>> BEGIN Supplied text

If the benchmark has the defined limit that the tool has to be run in a single command (which can't be a shell script), I can understand that point. However, I think the benchmark would have the most value if it ran the tests in a way that resembled a real-world scenario as close as possible.

After thinking some about this, I think the best solution may be to offer two ways of running Locust from the test suite: distributed and non-distributed. We keep the old Locust execution mode as it was, but add yours as the "Locust distributed" mode.

I guess that could work, though I still think that running Locust distributed is a more "default" mode for running locust (except for when developing the test scripts).

when writing the new load testing tool comparison article I'll try to show Locust performance in both distributed and single-core mode and make it clear that running Locust in distributed mode is really simple.

Thanks :)! The focus for Locust has never been to maximize the RPS count (then we'd never have selected python as the language). Instead (since hardware is cheap compared to developer time) we've optimized for developer time (and happiness) when developing realistic non-trivial load tests. Therefore I'd never expect Locust to perform anywhere near the tools that have been made with the goal to cram out as high RPS as possible.

Also, I really think that this repository is exemplary for a benchmarking blog post, since it was very easy for me to clone and reproduce the tests for all the tools :+1:!

ragnarlonn commented 4 years ago

However, if you just look at the results for the tools in the lower performing quarter (where the nginx process shouldn't be the bottleneck), it still shows that one can achieve a much higher RPS count than the blog posts depicted.

Yeah, in my new tests now it looks as if Apachebench is 15-20 times more efficient than Locust in terms of traffic generation. In the old test that multiplier was around 50, so it absolutely seems Locust is a lot better at generating traffic now since it got the FastHttpLocust class (there hasn't been any new AB release since then, so that comparison should be fairly valid). 15 vs 50 is about 3 times better than before, just like the Locust docs say. And again, I'm sorry if it doesn't come through in the articles that you can actually get more out of Locust through distributing load generation - I'll try to do better this time.

I'd definitely say that running Locust distributed is the vanilla. At least if you're performing any somewhat large-scale load tests (which should be the only case where you'd actually care about benchmarks).

>> END Supplied text
>> BEGIN Records supplied

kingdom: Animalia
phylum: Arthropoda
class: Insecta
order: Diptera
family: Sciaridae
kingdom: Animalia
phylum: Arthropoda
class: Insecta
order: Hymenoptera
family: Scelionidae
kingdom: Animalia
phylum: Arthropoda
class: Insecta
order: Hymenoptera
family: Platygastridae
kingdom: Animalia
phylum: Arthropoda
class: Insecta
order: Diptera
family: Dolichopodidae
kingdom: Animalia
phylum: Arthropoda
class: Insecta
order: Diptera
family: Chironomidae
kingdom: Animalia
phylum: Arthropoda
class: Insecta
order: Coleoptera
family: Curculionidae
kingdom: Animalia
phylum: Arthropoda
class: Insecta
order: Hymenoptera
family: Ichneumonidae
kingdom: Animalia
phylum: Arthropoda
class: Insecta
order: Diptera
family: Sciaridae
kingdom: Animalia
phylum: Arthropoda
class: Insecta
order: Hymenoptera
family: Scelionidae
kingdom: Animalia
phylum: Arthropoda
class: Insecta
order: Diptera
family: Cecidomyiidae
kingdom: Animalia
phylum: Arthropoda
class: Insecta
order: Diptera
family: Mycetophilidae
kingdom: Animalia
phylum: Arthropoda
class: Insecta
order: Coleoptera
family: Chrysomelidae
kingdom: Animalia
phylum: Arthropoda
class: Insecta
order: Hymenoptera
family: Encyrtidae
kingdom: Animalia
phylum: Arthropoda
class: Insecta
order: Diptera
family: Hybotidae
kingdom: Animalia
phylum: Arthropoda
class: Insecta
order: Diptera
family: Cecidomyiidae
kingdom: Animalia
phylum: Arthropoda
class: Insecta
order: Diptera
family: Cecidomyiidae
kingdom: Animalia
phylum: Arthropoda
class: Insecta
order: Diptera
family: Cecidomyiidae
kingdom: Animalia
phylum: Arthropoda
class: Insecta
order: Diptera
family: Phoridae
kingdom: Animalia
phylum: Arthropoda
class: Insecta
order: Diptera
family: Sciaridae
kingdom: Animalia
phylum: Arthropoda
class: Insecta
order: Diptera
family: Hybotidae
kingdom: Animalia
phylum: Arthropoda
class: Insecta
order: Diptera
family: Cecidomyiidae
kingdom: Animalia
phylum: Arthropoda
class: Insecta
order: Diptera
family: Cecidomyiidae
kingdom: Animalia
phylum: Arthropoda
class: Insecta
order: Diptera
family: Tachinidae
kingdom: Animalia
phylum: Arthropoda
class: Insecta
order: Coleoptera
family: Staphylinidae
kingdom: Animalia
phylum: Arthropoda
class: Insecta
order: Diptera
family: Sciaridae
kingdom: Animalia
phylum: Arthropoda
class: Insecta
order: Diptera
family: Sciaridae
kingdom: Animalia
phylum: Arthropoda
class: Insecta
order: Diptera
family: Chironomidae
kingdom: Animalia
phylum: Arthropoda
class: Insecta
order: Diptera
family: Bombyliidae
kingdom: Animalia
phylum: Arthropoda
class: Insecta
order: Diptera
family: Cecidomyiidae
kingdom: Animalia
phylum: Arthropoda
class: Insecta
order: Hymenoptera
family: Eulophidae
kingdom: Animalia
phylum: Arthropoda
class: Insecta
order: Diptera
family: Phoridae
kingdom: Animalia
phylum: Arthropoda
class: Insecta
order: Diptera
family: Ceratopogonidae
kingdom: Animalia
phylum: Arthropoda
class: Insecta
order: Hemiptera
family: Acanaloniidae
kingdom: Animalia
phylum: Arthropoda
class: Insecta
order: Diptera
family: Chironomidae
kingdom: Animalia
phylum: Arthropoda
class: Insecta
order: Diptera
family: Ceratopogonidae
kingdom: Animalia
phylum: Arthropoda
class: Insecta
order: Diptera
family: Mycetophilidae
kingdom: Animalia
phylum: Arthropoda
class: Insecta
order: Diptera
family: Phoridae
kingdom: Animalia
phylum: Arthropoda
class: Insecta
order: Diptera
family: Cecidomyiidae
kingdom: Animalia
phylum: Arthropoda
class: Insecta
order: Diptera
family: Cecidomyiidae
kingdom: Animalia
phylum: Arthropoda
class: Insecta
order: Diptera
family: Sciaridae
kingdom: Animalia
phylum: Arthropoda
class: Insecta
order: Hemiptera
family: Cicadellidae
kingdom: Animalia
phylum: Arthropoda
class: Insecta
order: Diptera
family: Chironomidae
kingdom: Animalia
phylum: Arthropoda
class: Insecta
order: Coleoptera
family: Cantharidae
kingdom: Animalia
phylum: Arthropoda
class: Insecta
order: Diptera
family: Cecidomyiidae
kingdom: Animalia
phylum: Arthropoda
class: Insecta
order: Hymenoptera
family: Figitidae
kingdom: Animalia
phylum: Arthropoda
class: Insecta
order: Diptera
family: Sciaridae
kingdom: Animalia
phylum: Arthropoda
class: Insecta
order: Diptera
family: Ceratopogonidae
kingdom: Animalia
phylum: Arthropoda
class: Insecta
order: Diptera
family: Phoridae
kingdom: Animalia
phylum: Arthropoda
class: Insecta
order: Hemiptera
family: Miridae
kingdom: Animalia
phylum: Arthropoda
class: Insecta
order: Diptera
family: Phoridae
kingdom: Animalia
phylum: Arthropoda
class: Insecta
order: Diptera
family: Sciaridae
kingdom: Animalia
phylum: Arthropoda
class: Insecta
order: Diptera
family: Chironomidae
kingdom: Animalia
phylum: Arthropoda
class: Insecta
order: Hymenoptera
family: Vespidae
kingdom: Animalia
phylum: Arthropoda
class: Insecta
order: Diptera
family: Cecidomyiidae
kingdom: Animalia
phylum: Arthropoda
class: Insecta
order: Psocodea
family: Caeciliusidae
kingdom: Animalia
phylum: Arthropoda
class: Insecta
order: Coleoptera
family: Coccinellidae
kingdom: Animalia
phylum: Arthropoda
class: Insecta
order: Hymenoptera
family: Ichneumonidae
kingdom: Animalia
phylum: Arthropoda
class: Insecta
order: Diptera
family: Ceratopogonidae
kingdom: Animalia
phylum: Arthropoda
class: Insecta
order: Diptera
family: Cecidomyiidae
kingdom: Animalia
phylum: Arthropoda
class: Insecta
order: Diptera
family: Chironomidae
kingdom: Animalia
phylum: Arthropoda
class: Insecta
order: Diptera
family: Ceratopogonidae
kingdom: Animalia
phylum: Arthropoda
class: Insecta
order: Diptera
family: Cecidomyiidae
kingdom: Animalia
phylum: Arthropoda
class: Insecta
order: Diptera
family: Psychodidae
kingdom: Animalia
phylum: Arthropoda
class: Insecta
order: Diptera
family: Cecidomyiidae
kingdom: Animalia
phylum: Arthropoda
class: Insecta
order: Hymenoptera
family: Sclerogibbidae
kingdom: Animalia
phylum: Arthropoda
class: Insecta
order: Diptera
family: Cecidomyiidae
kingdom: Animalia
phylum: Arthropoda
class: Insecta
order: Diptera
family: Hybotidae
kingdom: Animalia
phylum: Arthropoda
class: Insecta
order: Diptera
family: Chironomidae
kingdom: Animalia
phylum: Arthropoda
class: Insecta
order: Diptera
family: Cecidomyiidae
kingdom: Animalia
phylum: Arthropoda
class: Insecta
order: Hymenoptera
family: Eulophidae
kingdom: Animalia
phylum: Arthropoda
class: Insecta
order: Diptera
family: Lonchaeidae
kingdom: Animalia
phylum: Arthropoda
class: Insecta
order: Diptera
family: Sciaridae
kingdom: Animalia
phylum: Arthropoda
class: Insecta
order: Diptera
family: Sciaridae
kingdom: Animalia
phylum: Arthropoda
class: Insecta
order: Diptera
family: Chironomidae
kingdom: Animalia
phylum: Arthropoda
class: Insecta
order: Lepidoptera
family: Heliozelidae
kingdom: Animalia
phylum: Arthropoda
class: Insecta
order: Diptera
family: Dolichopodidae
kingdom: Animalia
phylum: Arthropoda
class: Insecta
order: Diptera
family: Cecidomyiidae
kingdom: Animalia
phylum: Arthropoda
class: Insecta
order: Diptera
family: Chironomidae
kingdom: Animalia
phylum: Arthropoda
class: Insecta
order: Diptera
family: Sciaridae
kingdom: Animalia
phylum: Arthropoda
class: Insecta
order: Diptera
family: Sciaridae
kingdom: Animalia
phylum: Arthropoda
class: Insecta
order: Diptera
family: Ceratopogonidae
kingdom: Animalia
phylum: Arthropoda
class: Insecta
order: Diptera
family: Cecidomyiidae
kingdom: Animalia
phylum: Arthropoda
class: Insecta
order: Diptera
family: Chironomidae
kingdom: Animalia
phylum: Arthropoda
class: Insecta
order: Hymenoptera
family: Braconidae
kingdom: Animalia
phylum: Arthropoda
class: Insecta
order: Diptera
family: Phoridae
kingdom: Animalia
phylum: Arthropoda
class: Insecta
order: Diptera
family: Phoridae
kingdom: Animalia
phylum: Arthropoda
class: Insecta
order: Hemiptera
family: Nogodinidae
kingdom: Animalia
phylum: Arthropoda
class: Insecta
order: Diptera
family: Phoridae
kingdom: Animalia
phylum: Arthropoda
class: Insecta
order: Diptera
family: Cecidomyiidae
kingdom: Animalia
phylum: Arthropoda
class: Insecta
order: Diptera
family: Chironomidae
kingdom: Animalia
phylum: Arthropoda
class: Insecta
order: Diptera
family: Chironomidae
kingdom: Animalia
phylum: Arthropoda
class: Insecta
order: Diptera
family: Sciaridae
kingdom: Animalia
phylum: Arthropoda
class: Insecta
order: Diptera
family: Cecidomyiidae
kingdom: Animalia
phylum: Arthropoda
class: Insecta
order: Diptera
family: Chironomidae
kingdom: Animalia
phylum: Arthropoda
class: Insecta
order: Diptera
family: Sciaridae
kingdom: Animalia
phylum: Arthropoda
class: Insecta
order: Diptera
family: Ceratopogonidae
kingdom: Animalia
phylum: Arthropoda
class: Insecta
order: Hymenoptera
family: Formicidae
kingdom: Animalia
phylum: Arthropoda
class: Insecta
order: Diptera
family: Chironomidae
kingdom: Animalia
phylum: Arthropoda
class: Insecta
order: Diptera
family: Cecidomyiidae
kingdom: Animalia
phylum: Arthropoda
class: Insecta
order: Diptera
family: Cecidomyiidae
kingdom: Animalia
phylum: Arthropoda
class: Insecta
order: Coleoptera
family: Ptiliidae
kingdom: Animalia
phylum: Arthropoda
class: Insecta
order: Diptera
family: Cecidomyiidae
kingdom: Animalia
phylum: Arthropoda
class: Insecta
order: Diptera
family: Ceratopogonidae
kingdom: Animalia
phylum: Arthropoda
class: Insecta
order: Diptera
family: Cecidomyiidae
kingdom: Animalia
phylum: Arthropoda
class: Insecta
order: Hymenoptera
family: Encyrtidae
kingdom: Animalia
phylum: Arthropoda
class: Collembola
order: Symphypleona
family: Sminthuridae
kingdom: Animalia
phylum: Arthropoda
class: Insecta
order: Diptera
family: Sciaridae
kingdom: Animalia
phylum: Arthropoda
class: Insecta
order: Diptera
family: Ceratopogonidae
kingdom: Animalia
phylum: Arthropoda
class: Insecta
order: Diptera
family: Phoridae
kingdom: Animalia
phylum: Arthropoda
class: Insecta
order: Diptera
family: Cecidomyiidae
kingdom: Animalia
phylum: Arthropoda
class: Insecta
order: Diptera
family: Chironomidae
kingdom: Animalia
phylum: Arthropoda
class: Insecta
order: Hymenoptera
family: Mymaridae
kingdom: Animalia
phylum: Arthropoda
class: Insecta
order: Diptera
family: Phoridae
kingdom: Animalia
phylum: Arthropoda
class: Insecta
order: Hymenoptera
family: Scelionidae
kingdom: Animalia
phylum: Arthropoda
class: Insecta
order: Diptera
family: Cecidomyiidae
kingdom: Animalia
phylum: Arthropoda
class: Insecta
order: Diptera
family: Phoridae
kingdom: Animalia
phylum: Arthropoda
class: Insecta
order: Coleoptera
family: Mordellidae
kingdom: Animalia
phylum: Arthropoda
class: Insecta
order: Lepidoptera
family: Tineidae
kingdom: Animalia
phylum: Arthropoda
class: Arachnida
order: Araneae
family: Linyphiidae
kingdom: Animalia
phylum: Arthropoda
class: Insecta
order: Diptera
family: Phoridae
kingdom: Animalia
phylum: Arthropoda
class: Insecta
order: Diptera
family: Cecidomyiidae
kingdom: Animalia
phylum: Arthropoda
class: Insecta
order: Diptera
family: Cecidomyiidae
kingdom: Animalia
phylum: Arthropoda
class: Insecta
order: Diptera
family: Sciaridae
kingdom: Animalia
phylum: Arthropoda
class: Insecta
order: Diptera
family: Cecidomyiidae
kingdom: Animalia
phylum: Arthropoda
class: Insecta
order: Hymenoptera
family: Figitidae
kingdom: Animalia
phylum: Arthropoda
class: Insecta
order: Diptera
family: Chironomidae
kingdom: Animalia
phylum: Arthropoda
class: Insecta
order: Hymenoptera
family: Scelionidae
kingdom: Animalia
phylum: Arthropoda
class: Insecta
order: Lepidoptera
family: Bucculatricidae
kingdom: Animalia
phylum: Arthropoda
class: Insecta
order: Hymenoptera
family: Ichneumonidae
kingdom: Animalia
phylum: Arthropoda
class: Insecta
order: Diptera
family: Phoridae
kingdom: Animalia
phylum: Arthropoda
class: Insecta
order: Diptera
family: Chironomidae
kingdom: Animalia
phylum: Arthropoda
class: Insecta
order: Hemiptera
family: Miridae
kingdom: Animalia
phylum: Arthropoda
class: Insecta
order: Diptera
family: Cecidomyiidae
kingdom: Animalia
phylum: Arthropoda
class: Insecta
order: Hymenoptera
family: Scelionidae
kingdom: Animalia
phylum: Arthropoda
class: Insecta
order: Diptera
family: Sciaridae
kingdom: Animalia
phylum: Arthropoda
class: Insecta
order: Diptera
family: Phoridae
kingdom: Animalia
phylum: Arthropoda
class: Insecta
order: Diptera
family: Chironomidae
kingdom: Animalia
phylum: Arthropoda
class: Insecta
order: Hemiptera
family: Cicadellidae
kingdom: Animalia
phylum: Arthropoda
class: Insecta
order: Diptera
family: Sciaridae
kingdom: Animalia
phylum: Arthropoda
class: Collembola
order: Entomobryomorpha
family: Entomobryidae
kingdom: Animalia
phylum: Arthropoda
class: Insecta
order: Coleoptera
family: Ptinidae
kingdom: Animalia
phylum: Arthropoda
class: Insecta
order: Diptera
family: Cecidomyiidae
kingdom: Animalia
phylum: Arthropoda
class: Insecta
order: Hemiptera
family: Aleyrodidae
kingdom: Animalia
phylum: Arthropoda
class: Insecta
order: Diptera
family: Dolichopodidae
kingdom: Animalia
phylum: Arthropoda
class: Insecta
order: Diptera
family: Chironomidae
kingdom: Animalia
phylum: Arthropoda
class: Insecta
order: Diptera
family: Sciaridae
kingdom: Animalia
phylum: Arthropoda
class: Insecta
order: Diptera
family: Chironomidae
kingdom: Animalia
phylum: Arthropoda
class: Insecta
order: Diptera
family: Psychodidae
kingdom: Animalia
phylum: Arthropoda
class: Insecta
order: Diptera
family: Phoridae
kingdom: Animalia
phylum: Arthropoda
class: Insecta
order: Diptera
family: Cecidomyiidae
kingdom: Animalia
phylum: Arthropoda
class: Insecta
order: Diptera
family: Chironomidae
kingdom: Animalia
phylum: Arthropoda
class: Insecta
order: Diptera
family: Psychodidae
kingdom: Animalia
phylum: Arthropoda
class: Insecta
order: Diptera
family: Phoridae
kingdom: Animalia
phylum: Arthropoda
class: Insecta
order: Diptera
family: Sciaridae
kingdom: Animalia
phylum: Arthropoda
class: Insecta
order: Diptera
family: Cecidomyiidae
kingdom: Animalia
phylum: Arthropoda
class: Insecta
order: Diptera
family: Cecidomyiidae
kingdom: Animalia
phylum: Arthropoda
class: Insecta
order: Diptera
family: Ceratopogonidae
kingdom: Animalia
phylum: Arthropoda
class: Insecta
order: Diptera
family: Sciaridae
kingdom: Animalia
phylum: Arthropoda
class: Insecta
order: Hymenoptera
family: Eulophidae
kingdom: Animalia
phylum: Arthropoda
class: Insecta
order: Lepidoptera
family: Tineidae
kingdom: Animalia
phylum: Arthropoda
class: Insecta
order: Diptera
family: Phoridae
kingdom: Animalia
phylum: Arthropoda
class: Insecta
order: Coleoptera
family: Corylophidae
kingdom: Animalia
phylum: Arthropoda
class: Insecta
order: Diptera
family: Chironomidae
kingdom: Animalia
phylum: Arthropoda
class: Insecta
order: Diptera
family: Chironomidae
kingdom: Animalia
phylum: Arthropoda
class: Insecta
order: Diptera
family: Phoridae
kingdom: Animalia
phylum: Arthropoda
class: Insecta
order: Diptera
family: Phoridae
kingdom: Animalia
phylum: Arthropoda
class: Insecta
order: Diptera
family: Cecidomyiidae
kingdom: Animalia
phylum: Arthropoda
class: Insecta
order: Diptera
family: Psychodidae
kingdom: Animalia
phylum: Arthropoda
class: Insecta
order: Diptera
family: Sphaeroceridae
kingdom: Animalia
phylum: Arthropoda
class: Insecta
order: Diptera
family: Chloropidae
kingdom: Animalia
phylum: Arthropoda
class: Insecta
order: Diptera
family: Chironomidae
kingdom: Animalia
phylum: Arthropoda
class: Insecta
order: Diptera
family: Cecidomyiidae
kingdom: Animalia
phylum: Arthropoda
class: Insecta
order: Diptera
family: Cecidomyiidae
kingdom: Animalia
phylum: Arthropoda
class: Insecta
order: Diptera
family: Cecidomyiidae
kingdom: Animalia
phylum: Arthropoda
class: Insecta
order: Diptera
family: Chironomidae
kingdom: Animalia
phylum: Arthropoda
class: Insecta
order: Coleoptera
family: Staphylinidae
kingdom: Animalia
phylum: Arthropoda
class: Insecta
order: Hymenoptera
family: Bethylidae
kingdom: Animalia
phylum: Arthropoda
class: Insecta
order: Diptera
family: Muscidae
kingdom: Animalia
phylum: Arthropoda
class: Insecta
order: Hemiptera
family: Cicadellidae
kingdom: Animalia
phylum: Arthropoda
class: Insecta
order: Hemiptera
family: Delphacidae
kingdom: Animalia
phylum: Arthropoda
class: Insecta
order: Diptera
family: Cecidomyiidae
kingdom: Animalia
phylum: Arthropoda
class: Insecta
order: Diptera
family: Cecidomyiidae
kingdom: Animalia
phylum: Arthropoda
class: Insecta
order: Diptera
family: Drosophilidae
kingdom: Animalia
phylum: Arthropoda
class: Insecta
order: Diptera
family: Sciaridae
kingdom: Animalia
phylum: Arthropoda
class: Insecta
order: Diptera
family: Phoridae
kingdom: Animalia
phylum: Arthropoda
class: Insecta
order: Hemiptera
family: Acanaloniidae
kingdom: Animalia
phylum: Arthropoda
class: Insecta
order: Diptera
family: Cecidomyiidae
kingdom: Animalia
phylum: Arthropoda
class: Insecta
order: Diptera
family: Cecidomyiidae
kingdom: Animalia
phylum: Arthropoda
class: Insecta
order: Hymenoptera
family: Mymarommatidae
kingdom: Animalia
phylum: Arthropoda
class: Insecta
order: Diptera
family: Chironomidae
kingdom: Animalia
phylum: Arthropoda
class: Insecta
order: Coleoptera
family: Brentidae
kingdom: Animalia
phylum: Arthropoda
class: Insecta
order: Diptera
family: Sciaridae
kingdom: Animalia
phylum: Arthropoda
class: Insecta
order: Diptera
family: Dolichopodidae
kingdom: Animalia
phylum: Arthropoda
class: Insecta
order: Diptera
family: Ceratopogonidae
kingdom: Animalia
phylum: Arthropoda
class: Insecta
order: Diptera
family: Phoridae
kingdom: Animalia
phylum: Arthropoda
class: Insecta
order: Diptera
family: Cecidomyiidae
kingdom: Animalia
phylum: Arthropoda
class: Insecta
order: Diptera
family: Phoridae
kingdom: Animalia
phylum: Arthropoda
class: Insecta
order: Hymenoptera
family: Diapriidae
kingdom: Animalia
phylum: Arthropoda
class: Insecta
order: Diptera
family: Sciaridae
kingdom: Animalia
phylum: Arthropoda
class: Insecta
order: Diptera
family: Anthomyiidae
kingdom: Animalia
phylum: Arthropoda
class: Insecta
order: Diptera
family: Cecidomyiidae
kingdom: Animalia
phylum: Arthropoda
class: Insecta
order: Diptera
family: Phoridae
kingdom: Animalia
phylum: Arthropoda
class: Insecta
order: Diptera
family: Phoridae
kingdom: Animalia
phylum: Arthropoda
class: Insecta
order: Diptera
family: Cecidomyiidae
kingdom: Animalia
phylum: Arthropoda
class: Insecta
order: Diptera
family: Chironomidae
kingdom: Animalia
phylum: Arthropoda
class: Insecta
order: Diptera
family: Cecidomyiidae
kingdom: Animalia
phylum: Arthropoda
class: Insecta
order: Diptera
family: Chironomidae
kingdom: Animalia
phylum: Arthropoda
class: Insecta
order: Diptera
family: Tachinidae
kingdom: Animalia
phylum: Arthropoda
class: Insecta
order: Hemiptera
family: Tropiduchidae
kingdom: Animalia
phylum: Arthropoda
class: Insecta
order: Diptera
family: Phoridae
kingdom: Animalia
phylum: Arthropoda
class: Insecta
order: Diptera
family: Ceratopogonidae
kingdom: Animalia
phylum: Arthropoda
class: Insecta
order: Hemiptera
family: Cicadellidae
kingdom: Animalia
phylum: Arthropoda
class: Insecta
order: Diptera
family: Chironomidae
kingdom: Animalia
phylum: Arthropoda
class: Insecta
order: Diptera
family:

>> END Records supplied

→ What is needed
In the newer tests described in the forum thread, how many times more efficient than Locust at traffic generation does Apachebench appear to be? These rows are separate material, unrelated to the forum thread.

→ Exercise solution
Apachebench appears to be 15 to 20 times more efficient than Locust.